In killing the Skull, Steve Rogers may have taken on an enemy even greater than S.H.I.E.L.D., and opened up the possibility of further alterations to the fabric of the entire Marvel universe. It was Schmidt’s vision of Hydra that seduced Kobik into altering Captain America’s past, after all, making him an ally of his greatest enemy. But as we have seen in the build-up to “Secret Empire,” most notably in the latest issue of "Thunderbolts," elements of Rogers’ altered reality have begun to seep into everyone else’s. This begs the question: How will these alterations to the current timeline play out once the sentient Cosmic Cube discovers that Rogers has murdered the person who provided her raison d’être? Will she turn on the Captain and Hydra, or will she turn on all of humanity?
The final delicious splash page in “Captain America: Steve Rogers” #15 not only reveals the Allies’ secret weapon, it alters a crucial event in Marvel history: Now, the first Cosmic Cube was not invented by A.I.M in the 1960s, but 20-some years earlier at the conclusion of World War II.
Is this one of Steve’s altered memories? Or is Kobik re-writing her own origin in the “real” world? And what are the repercussions if the latter is true? How does that alter the stakes of the confrontation that’s about to erupt as Sharon Carter takes S.H.I.E.L.D. into battle against Hydra, not knowing that her beau is about to betray her and his every ally?
More importantly, what happens now that of one of the pillars of Marvel continuity seems to have been rewritten?

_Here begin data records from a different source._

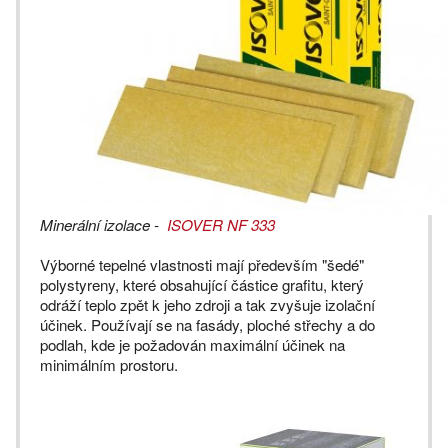
Minerální izolace -
ISOVER NF 333
Výborné tepelné vlastnosti mají především "šedé"
polystyreny, které obsahující částice grafitu, který
odráží teplo zpět k jeho zdroji a tak zvyšuje izolační
účinek. Používají se na fasády, ploché střechy a do
podlah, kde je požadován maximální účinek na
minimálním prostoru.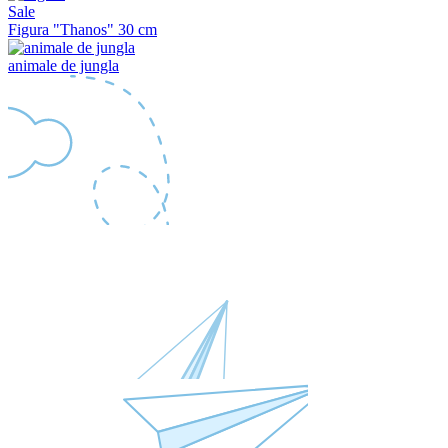
Sale
Figura "Thanos" 30 cm
animale de jungla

Originally introduced in the pages pages of “Tales of Suspense” in 1966, the Cosmic Cube was a MacGuffin created by Jack Kirby and Stan Lee to introduce the Super-Adaptoid, an android capable of absorbing and mimicking the powers of its adversaries. A product of the renegade scientists of A.I.M. the Cosmic Cube was capable of transforming wishes into reality, despite the consequences. As it turned out, the folks at A.I.M. hadn’t created something so much as they'd harnessed a cosmic energy as dozens of alien species had done before. It wasn't the last cone, either; since then, various Cosmic Cubes have been used to trigger some of Marvel’s most fondly remembered storylines.
One of the most entertaining elements of Spencer’s Hydra Cap story has been his last page reversals. In the tradition of the best serial story telling, Spencer has been keeping readers guessing since that initial “Hail Hydra” in “Captain America: Steve Rogers” #1. Which leads us to wonder, while this latest twist obviously lays the ground work for "Secret Empire," does it also set up the world beyond Marvel’s next event? Is it a setup for the return of long-dead heroes in the “Generations” event that will follow “Secret Empire?”
Marvel editor-in-chief, Axel Alonso, recently explained that “Generations” does not take place in an alternate reality, and is not a time-travel rewrite. “These stories do happen,” he said, “they really count.” If Kobik has in fact altered reality thus rewriting Marvel continuity, this may well play out in this series of one-shots that follows “Secret Empire.”
With the current clone Skull dead, and a retooled origin for the first human-created Cosmic Cube, will we see the return of the original World War II Red Skull, alongside a redeemed Steve Rogers (who is shown in his classic garb in Alex Ross’s “Generations” teaser image)? Will Kobik’s intervention result in some kind of “rebirth” within the Marvel Universe? It’s a lot to imagine, and we may well be looking down the wrong storytelling path, but that’s all right. After all, the best thing about Nick Spencer’s Captain America runs has been guessing how far he’ll take things -- and then being pleasantly surprised when we've gotten it wrong.